Zimbabwean authorities have warned social media users over spreading pictures and videos about the country’s economic woes, with the state charging a prominent clergyman with subversion for a video circulated at the weekend.

Pastor Evan Mawarire was due to appear in court on Monday, charged with subversion for a video in which he complained about the Zimbabwean economic situation at the weekend. In the video, he lamented the sharply falling value of local bond notes versus the US dollar and spoke about fuel queues in the capital Harare.

“We’ve begun to experience what we experienced in 2008. The shortages have started to happen. In a normal nation people shouldn’t be panicking at all. We’re supposed to be at peace in our country,” Mawarire said in the video posted on Saturday.

He was arrested while attending a church service on Sunday. Fellow campaigners have taken to social media platforms to drum up support for the clergyman, who rose to prominence over the #thisflag online and social media campaign in 2016 that lead to protests against the Zimbabwean government’s policies.

Zimbabwean Home Affairs Minister Ignatius Chombo on Sunday threatened social media users for spreading videos and pictures about the fuel queues and price hikes in shops. He warned that the government was monitoring social media and would take action against those spreading false content on social media platforms.

“It is a criminal offence and is therefore punishable. Government is monitoring the press and social media reports in question with a view to taking decisive action to dealing a telling blow to the perpetrators,” Chombo said.

He added that the “false” social media messages are “trappings of a politically coordinated criminal agenda”, although some price increases have been evident in shops. Economists say foreign currency shortages and a sharp fall in the rate of bond notes compared to the dollar have caused the current crisis.

Reserve Bank of Zimbabwe governor John Mangudya also issued a statement at the weekend, criticising social media for spreading what he called false information about the economic situation in Zimbabwe.

Twitter was however awash with pictures of long fuel queues in Harare on Monday. This comes as Zimbabwe is finalising a draft law that will penalise the spreading of information critical of the government, according to experts.

“Zimbabweans should refuse to be hoodwinked by fake social media statements designed to increase premiums on the parallel markets by misguided rent seekers,” Mangudya said.

▸ DATASET CONTENT
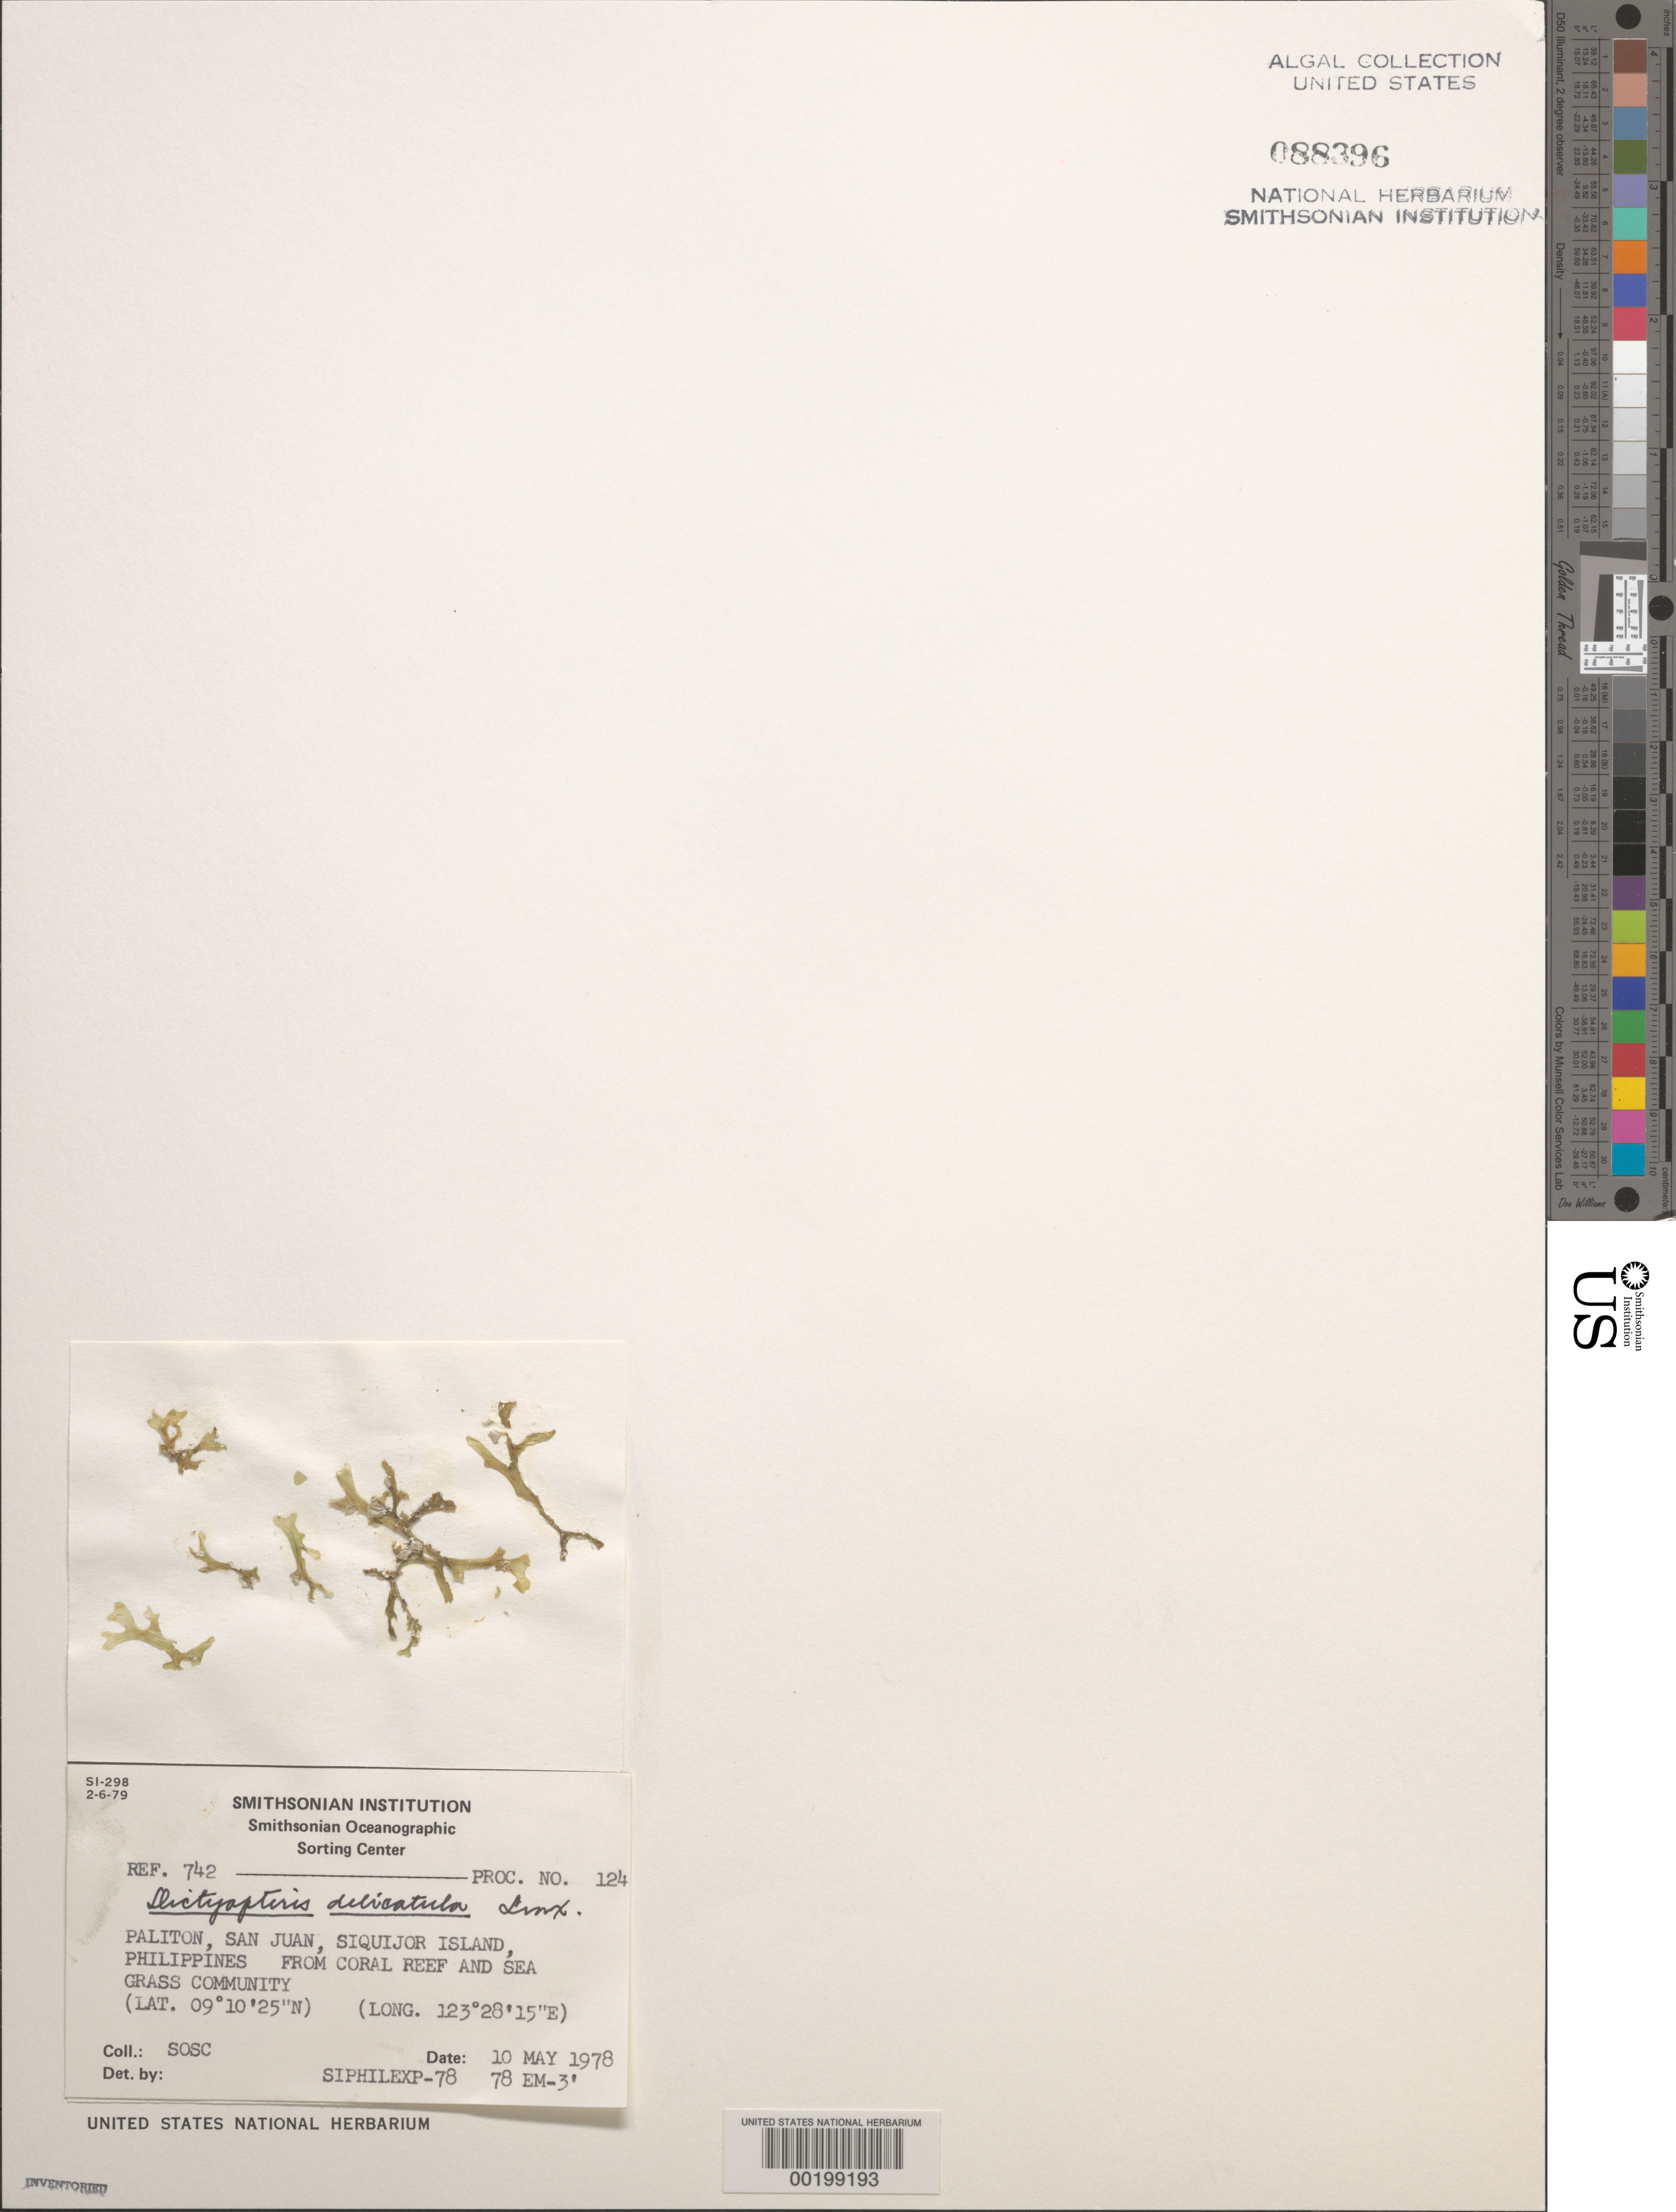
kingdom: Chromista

--

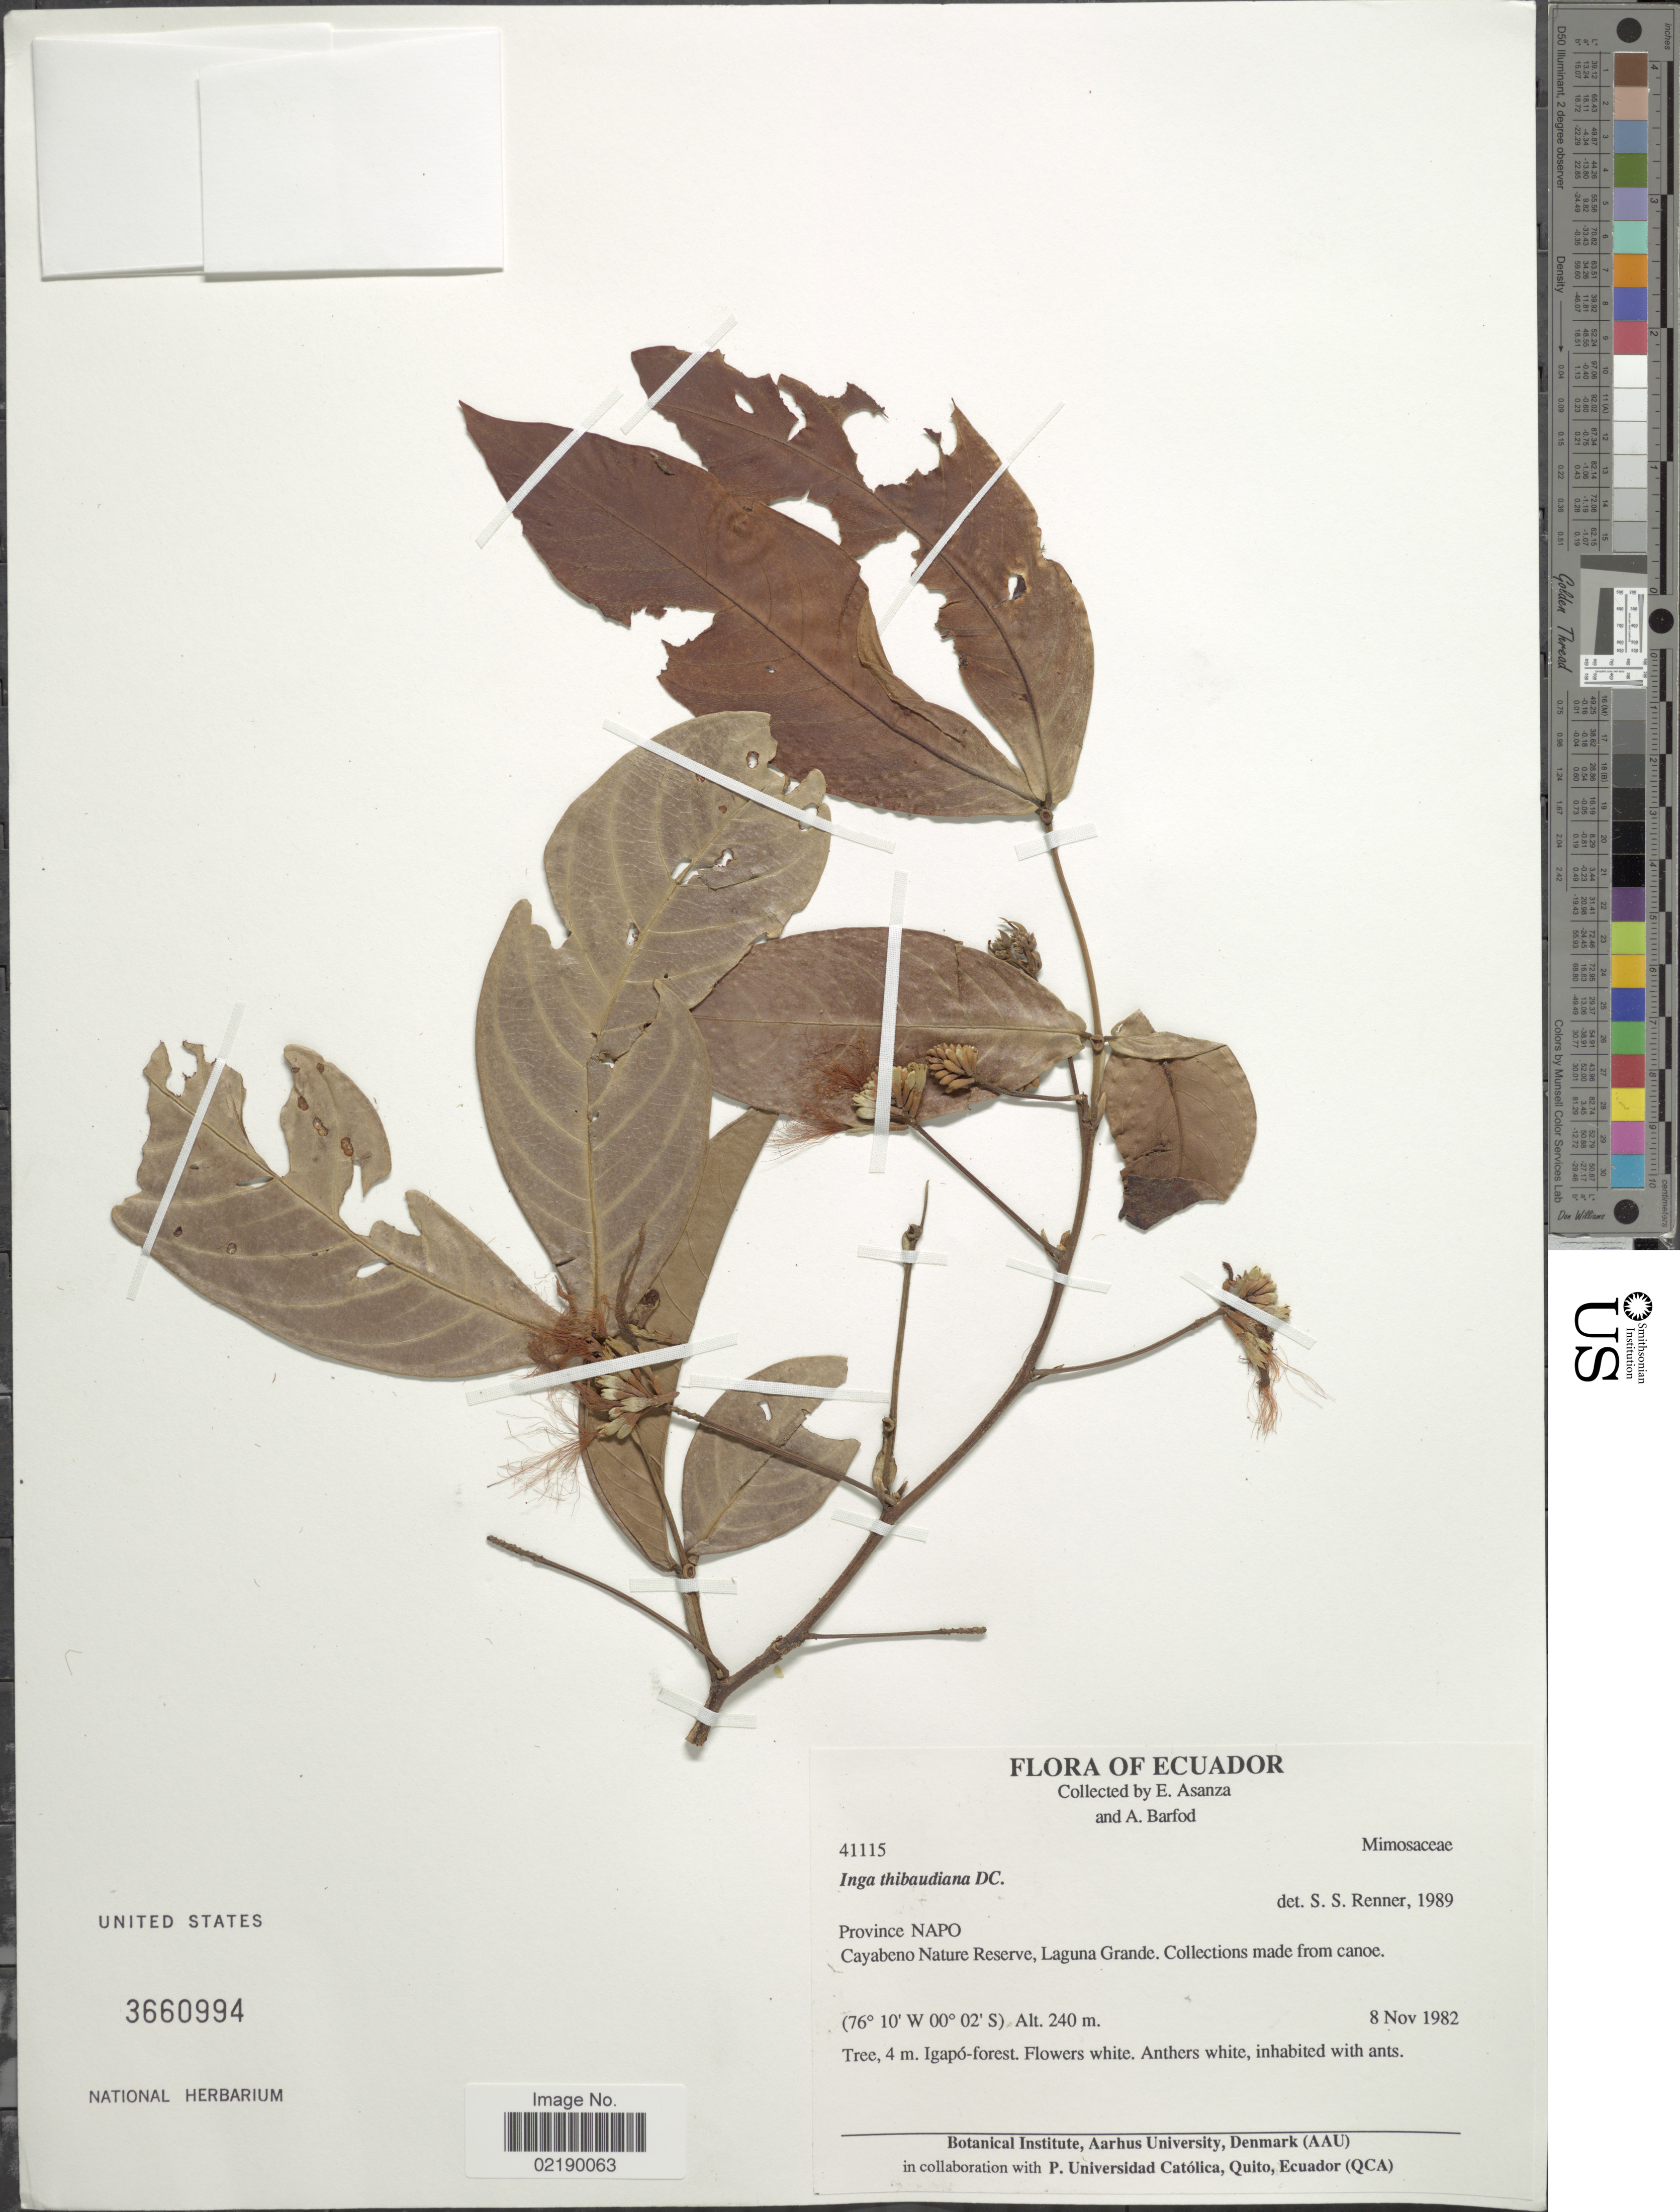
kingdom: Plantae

▸ TASKS FOR THIS EXERCISE
1 > In the Zimbabwe article, write out the passage between "He added that" and "the current crisis.", inclusive.
2 > Answer these questions using the Zimbabwe article:
(a) On what day was Pastor Evan Mawarire arrested, and what was he doing at the time?
(b) What government post does Ignatius Chombo hold?
(c) Who is the governor of the Reserve Bank of Zimbabwe?
The items are separate material and have no connection to the article about Zimbabwe's social media warnings.

▸ SET OF ANSWERS
1 >
He added that the “false” social media messages are “trappings of a politically coordinated criminal agenda”, although some price increases have been evident in shops. Economists say foreign currency shortages and a sharp fall in the rate of bond notes compared to the dollar have caused the current crisis.

2 >
(a) He was arrested on Sunday while attending a church service.
(b) He is Zimbabwe's Home Affairs Minister.
(c) John Mangudya is the governor.